Radio-Canada: les artefacts iront au Musée de la civilisation

Les archives de Radio-Canada comptent encore 55 000 meubles et accessoires qui sont jugés «non patrimoniaux».
Photo: Radio-Canada Les archives de Radio-Canada comptent encore 55 000 meubles et accessoires qui sont jugés «non patrimoniaux».

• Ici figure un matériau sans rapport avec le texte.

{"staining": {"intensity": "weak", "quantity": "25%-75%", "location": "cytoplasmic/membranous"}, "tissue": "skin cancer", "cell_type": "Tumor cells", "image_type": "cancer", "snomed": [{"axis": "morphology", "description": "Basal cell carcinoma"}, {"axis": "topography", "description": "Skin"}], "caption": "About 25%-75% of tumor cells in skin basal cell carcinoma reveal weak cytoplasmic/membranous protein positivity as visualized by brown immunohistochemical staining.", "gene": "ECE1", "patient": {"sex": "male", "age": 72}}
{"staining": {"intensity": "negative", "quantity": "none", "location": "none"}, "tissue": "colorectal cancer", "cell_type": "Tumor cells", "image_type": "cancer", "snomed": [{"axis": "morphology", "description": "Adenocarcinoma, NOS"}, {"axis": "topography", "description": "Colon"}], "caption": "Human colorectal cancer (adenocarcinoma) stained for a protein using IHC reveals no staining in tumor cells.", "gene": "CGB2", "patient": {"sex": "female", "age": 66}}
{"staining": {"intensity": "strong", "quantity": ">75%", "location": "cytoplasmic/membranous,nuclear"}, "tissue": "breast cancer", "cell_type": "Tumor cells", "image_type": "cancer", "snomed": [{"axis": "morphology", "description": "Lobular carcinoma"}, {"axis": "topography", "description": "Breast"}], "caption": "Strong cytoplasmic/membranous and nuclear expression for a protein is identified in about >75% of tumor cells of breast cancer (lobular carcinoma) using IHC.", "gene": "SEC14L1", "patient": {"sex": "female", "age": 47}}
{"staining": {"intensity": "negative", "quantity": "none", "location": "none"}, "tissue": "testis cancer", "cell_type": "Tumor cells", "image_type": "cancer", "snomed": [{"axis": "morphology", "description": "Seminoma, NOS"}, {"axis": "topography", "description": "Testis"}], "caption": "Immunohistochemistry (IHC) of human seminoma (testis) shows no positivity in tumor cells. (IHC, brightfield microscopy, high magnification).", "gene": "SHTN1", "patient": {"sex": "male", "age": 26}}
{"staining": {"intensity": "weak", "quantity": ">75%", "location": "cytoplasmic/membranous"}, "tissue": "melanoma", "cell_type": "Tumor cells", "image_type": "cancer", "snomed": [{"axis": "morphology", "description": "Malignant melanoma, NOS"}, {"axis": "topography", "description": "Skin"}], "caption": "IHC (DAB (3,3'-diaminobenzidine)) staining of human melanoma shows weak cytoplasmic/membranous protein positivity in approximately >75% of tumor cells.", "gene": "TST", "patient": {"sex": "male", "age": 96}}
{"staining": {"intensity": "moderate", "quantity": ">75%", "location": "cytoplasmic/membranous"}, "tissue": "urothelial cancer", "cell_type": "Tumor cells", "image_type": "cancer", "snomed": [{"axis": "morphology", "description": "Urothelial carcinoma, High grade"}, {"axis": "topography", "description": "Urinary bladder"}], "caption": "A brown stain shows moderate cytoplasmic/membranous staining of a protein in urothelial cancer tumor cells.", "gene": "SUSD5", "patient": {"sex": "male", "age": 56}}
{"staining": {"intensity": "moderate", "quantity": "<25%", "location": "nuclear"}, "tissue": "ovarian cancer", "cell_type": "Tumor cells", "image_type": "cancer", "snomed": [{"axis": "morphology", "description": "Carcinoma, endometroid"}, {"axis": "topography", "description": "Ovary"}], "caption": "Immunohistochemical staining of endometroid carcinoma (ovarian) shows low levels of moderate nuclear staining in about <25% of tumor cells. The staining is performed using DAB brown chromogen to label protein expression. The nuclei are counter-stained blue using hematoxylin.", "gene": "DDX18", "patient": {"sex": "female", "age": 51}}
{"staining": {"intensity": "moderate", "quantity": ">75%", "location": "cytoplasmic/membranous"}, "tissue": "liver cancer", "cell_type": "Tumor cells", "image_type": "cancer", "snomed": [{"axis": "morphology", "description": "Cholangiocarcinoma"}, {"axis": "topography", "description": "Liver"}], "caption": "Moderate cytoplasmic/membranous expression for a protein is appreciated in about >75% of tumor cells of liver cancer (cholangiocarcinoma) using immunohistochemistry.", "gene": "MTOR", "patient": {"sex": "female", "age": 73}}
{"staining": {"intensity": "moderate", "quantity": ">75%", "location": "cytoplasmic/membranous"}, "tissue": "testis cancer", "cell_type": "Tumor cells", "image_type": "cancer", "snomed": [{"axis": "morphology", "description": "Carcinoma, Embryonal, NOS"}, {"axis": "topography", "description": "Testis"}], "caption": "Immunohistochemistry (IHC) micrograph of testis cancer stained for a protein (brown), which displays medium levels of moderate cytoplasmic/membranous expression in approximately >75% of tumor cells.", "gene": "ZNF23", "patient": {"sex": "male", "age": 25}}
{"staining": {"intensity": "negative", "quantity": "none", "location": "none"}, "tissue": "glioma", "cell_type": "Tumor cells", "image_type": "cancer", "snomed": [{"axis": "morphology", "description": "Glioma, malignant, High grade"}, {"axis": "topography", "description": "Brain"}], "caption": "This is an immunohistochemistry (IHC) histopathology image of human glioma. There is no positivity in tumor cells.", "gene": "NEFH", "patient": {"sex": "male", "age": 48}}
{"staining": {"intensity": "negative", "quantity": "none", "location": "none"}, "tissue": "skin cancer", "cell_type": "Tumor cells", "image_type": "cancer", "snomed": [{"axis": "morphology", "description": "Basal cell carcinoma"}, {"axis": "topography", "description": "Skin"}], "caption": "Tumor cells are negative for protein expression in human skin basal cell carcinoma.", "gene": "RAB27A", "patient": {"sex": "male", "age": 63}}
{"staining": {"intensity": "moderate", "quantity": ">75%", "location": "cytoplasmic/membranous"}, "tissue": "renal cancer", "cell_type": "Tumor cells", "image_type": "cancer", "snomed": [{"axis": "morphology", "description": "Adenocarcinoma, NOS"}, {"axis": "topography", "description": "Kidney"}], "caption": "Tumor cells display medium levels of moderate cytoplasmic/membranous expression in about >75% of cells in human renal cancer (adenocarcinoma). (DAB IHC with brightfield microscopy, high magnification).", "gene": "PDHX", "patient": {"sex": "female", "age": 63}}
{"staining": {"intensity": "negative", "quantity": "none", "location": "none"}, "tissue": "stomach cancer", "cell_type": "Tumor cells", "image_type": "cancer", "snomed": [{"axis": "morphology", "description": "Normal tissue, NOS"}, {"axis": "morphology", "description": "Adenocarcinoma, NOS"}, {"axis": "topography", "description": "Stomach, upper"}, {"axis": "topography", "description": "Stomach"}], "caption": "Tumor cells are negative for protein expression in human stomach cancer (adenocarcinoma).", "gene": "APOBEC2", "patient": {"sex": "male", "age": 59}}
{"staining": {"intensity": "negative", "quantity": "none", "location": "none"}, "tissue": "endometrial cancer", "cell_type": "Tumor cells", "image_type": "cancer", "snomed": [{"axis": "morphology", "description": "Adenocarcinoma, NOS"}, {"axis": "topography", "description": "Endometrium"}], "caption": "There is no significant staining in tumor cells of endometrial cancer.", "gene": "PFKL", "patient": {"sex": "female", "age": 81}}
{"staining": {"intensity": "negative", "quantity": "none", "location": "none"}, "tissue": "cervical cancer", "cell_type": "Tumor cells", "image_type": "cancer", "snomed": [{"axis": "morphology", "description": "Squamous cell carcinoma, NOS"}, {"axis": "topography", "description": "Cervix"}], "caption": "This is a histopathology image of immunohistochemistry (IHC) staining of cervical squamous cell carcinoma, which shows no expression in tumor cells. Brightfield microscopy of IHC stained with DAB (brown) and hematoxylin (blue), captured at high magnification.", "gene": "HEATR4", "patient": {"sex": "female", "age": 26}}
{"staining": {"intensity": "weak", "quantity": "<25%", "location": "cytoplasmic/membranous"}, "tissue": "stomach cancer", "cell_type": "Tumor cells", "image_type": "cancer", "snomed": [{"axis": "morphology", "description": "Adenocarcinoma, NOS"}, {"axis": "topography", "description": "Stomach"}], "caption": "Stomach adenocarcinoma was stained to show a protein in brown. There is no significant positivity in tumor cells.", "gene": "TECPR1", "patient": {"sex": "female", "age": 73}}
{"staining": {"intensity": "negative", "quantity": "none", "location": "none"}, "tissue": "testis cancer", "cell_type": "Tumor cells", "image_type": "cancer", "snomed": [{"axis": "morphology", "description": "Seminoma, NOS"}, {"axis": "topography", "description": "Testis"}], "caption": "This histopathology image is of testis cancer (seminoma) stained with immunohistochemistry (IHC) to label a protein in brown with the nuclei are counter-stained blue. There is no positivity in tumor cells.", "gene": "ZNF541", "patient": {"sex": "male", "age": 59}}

Toujours dans le cadre de son déménagement dans un édifice neuf mais plus étroit en 2020, Radio-Canada continue de confier son patrimoine à des organismes extérieurs. Le diffuseur public a annoncé jeudi qu’« une collection d’objets patrimoniaux » faite de meubles et d’accessoires associés à des émissions phares de son histoire sera hébergée par le Musée de la civilisation à Québec.

Des employés de la grande tour ont parcouru les vastes sous-sols de l’édifice pour dénicher quelque 500 objets pouvant être jugés patrimoniaux. Les conservateurs du musée de la Vieille Capitale viendront « sous peu » procéder à la sélection définitive.

Parmi ces objets précieux, précise un article de Radio-Canada, on comptera le salon de la série Cormoran, la férule rouge du professeur Mandibule dans La ribouldingue et le poêle de Rose-Anna dans Le temps d’une paix.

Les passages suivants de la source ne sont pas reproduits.